***** Data provided
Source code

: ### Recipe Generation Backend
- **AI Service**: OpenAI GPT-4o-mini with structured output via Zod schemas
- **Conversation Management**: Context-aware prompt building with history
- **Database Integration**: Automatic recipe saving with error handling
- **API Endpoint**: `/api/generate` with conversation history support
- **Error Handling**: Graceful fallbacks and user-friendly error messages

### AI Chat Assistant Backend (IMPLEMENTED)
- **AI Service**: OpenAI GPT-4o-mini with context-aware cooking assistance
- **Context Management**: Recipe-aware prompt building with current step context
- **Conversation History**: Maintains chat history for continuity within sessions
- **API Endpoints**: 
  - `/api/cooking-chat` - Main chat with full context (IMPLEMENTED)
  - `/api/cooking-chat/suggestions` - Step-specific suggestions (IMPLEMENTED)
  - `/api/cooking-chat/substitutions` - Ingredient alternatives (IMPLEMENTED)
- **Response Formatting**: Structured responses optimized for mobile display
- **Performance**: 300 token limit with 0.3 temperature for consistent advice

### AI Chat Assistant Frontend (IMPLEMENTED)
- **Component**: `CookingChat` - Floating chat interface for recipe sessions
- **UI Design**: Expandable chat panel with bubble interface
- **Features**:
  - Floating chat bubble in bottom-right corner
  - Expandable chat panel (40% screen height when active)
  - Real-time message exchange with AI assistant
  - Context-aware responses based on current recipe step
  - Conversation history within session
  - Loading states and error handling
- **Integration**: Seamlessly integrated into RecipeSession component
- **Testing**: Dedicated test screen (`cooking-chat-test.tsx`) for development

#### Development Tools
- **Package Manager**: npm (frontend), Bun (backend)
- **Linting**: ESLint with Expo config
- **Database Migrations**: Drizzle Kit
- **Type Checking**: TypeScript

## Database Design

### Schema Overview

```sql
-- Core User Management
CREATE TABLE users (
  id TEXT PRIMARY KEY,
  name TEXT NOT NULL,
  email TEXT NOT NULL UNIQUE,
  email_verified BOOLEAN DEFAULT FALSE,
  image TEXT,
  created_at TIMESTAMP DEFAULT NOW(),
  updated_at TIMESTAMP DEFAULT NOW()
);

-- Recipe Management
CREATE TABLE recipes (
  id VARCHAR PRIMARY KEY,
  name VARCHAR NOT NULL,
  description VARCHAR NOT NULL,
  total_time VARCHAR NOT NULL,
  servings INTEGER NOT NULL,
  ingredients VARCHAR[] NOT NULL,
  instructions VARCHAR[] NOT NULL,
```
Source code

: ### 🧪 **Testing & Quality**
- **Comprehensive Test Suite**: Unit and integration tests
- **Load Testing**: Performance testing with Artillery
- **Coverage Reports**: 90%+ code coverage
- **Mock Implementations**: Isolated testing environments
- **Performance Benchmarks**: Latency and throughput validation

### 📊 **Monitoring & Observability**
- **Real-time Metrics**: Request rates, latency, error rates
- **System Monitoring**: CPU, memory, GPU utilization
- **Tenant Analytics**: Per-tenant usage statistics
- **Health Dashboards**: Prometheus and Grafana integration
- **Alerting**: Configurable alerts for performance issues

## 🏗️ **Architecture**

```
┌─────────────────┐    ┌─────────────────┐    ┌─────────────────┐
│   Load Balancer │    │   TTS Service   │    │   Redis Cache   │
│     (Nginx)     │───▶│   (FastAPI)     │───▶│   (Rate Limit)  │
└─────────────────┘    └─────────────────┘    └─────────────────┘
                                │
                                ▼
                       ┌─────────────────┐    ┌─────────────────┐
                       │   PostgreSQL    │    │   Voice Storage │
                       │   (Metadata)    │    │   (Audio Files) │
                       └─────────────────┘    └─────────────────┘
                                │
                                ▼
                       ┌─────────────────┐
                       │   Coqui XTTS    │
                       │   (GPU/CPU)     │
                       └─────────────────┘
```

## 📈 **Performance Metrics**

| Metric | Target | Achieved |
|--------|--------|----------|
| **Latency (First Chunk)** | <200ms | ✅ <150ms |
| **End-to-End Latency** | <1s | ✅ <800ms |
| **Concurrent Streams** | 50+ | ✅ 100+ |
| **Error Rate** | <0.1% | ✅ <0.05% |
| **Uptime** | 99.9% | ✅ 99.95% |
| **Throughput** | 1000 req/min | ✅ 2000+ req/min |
**********
Description of the task:
Find each line in the material above that carries the string "history", and copy it.

Response area:
- **Conversation Management**: Context-aware prompt building with history
- **API Endpoint**: `/api/generate` with conversation history support
- **Conversation History**: Maintains chat history for continuity within sessions
  - Conversation history within session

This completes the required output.